[Dataset entries]
# # # # # # #
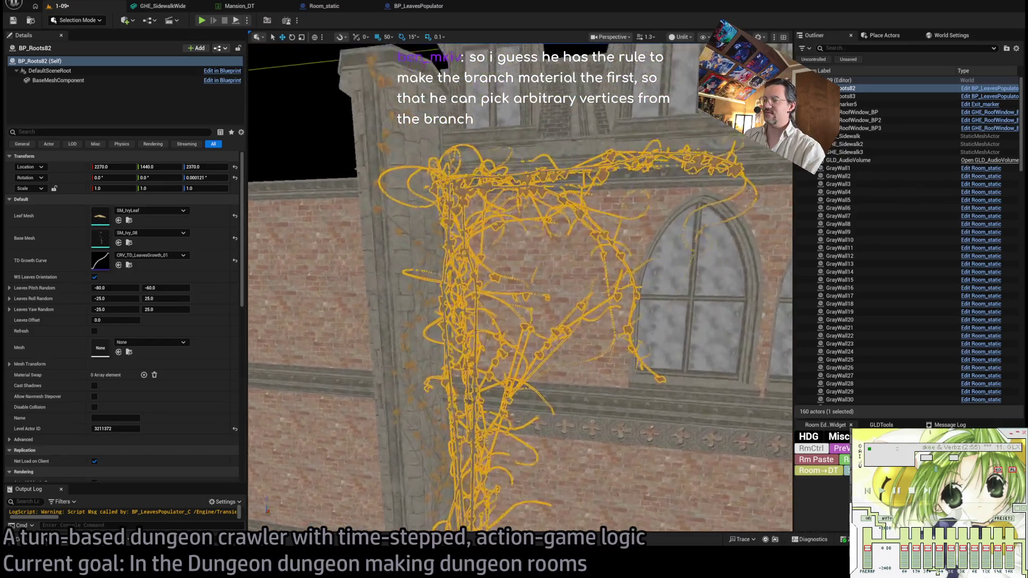
mouse_move(482, 407)
mouse_down()
mouse_move(371, 391)
mouse_move(417, 418)
mouse_up()
click(440, 428)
# # # # # # #
◆ **Required work**: Copy every record above exactly, leaving out any pictures.

◆ **Exercise answer**:
mouse_move(482, 407)
mouse_down()
mouse_move(371, 391)
mouse_move(417, 418)
mouse_up()
click(440, 428)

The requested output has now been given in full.